The foregoing description, for purposes of explanation, used specific nomenclature to provide a thorough understanding of the invention. However, it will be apparent to one skilled in the art that specific details are not required in order to practice the invention. Thus, the foregoing descriptions of specific embodiments of the invention are presented for purposes of illustration and description. They are not intended to be exhaustive or to limit the invention to the precise forms disclosed; obviously, many modifications and variations are possible in view of the above teachings. The embodiments were chosen and described in order to best explain the principles of the invention and its practical applications, they thereby enable others skilled in the art to best utilize the invention and various embodiments with various modifications as are suited to the particular use contemplated.
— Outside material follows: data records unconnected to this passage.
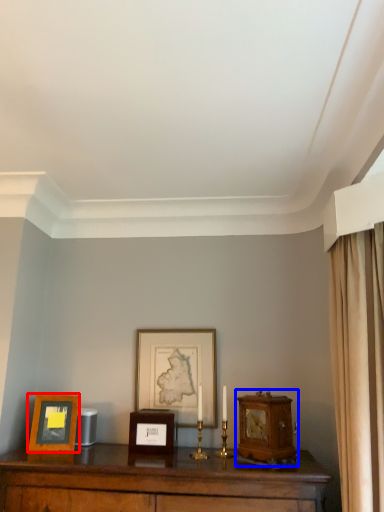
Question: Which object is closer to the camera taking this photo, picture frame (highlighted by a red box) or alarm clock (highlighted by a blue box)?

Choices:
 (A) picture frame
 (B) alarm clock

Answer: (B)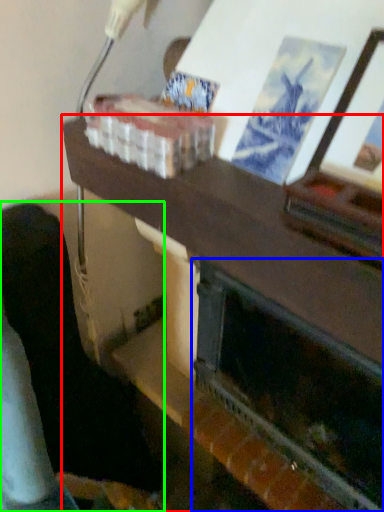
Question: Estimate the real-world distances between objects in this image. Which object is farther from table (highlighted by a red box), fireplace (highlighted by a blue box) or furniture (highlighted by a green box)?

Choices:
 (A) fireplace
 (B) furniture

Answer: (B)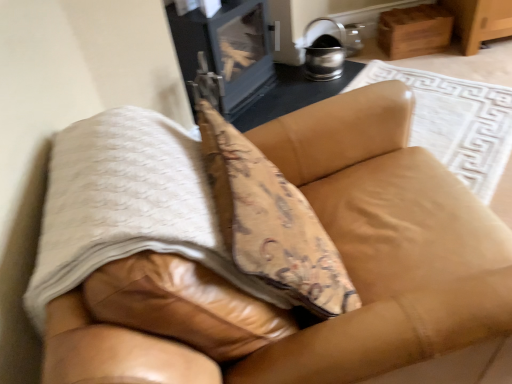
What do you see at coordinates (226, 52) in the screenshot? I see `metallic silver stove at upper center` at bounding box center [226, 52].

This screenshot has width=512, height=384. Identify the location of white textured blanket at center. (127, 205).

Image resolution: width=512 pixels, height=384 pixels. Identify the location of metallic silver stove at upper center. [226, 52].

From a real-world perspective, is leather couch at center on white textured blanket at center?

No, from a real-world perspective, leather couch at center is not over white textured blanket at center

Considering the sizes of objects leather couch at center and white textured blanket at center in the image provided, who is shorter, leather couch at center or white textured blanket at center?

white textured blanket at center.

In terms of size, does leather couch at center appear bigger or smaller than white textured blanket at center?

Clearly, leather couch at center is larger in size than white textured blanket at center.

Is leather couch at center oriented towards white textured blanket at center?

No, leather couch at center does not turn towards white textured blanket at center.

From a real-world perspective, which is physically above, white textured blanket at center or metallic silver stove at upper center?

white textured blanket at center, from a real-world perspective.

Considering the sizes of white textured blanket at center and metallic silver stove at upper center in the image, is white textured blanket at center taller or shorter than metallic silver stove at upper center?

In the image, white textured blanket at center appears to be shorter than metallic silver stove at upper center.

Which object is closer to the camera, white textured blanket at center or metallic silver stove at upper center?

white textured blanket at center.

Considering the sizes of objects white textured blanket at center and metallic silver stove at upper center in the image provided, who is wider, white textured blanket at center or metallic silver stove at upper center?

With larger width is white textured blanket at center.

Looking at this image, can you confirm if leather couch at center is wider than metallic silver stove at upper center?

Yes.

From the image's perspective, is leather couch at center under metallic silver stove at upper center?

Yes, from the image's perspective, leather couch at center is beneath metallic silver stove at upper center.

You are a GUI agent. You are given a task and a screenshot of the screen. Output one action in this format:
    pyautogui.click(x=<x>, y=<y>)
    Task: Click on the furniture in front of the metallic silver stove at upper center
    The height and width of the screenshot is (384, 512).
    Given the screenshot: What is the action you would take?
    pyautogui.click(x=341, y=257)

Is metallic silver stove at upper center taller or shorter than leather couch at center?

Clearly, metallic silver stove at upper center is shorter compared to leather couch at center.

Considering the points (256, 9) and (384, 164), which point is behind, point (256, 9) or point (384, 164)?

Positioned behind is point (256, 9).

Is metallic silver stove at upper center bigger than leather couch at center?

Actually, metallic silver stove at upper center might be smaller than leather couch at center.

Locate an element on the screen. Image resolution: width=512 pixels, height=384 pixels. furniture in front of the metallic silver stove at upper center is located at coordinates (341, 257).

How many degrees apart are the facing directions of white textured blanket at center and leather couch at center?

white textured blanket at center and leather couch at center are facing 5.81 degrees away from each other.

Is white textured blanket at center inside or outside of leather couch at center?

The correct answer is: inside.

Considering the sizes of objects white textured blanket at center and leather couch at center in the image provided, who is wider, white textured blanket at center or leather couch at center?

leather couch at center.

Which is further, (268, 291) or (103, 293)?

The point (268, 291) is more distant.

What are the coordinates of `blanket to the left of metallic silver stove at upper center` in the screenshot? It's located at (127, 205).

Is metallic silver stove at upper center aimed at white textured blanket at center?

No, metallic silver stove at upper center is not oriented towards white textured blanket at center.

Is there a large distance between metallic silver stove at upper center and white textured blanket at center?

metallic silver stove at upper center is far away from white textured blanket at center.

Is point (222, 11) farther from viewer compared to point (61, 141)?

Yes, point (222, 11) is behind point (61, 141).

Locate an element on the screen. The image size is (512, 384). blanket behind the leather couch at center is located at coordinates (127, 205).

Where is `blanket in front of the metallic silver stove at upper center`? This screenshot has height=384, width=512. blanket in front of the metallic silver stove at upper center is located at coordinates (127, 205).

Considering their positions, is metallic silver stove at upper center positioned further to white textured blanket at center than leather couch at center?

metallic silver stove at upper center is positioned further to the anchor white textured blanket at center.

Estimate the real-world distances between objects in this image. Which object is further from white textured blanket at center, leather couch at center or metallic silver stove at upper center?

The object further to white textured blanket at center is metallic silver stove at upper center.

Based on their spatial positions, is white textured blanket at center or metallic silver stove at upper center closer to leather couch at center?

white textured blanket at center lies closer to leather couch at center than the other object.

Which object lies further to the anchor point leather couch at center, metallic silver stove at upper center or white textured blanket at center?

The object further to leather couch at center is metallic silver stove at upper center.

Looking at the image, which one is located closer to metallic silver stove at upper center, leather couch at center or white textured blanket at center?

leather couch at center is closer to metallic silver stove at upper center.

Looking at the image, which one is located closer to metallic silver stove at upper center, white textured blanket at center or leather couch at center?

leather couch at center is closer to metallic silver stove at upper center.

Image resolution: width=512 pixels, height=384 pixels. In order to click on blanket located between leather couch at center and metallic silver stove at upper center in the depth direction in this screenshot , I will do `click(127, 205)`.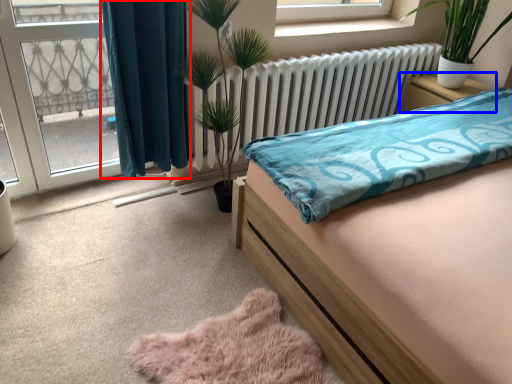
Question: Which of the following is the farthest to the observer, curtain (highlighted by a red box) or nightstand (highlighted by a blue box)?

Choices:
 (A) curtain
 (B) nightstand

Answer: (B)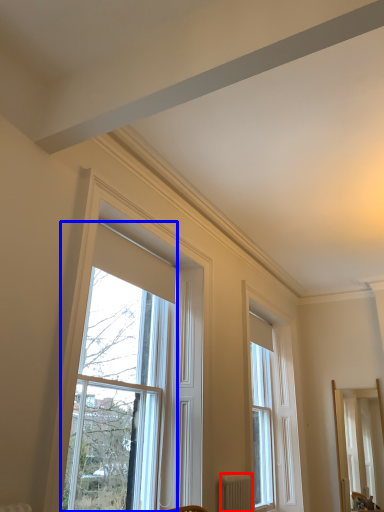
Question: Which object appears closest to the camera in this image, radiator (highlighted by a red box) or window (highlighted by a blue box)?

Choices:
 (A) radiator
 (B) window

Answer: (B)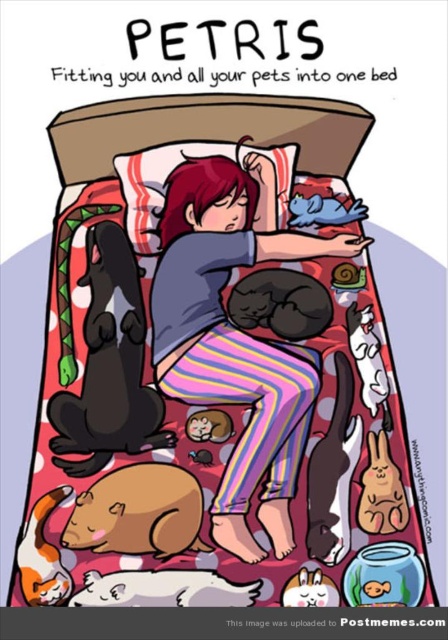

It is intended that the following claims and their equivalents define the scope of the invention.

Claims

1. An intra-picture prediction processor, comprising:

a first stage processing block to process incoming video data to identify intermediate intra-picture prediction information including a best intra-picture prediction angle and a best intra-picture block size; and

a second stage processing block operating on reconstructed blocks of video data to select final intra-picture prediction information for the reconstructed blocks of video data based upon the best intra-picture prediction angle and the best intra-picture block size.

2. The intra-picture prediction processor of claim 1 wherein the first stage performs parallel processing operations on incoming video data blocks.

3. The intra-picture prediction processor of claim 1 wherein the first stage utilizes substantially more processing cycles than the second stage.

4. The intra-picture prediction processor of claim 1 wherein the first stage processes reduced resolution video corresponding to the incoming video.

5. The intra-picture prediction processor of claim 1 wherein the second stage processing block is invoked in response to the best intra-picture prediction angle exceeding a cost threshold.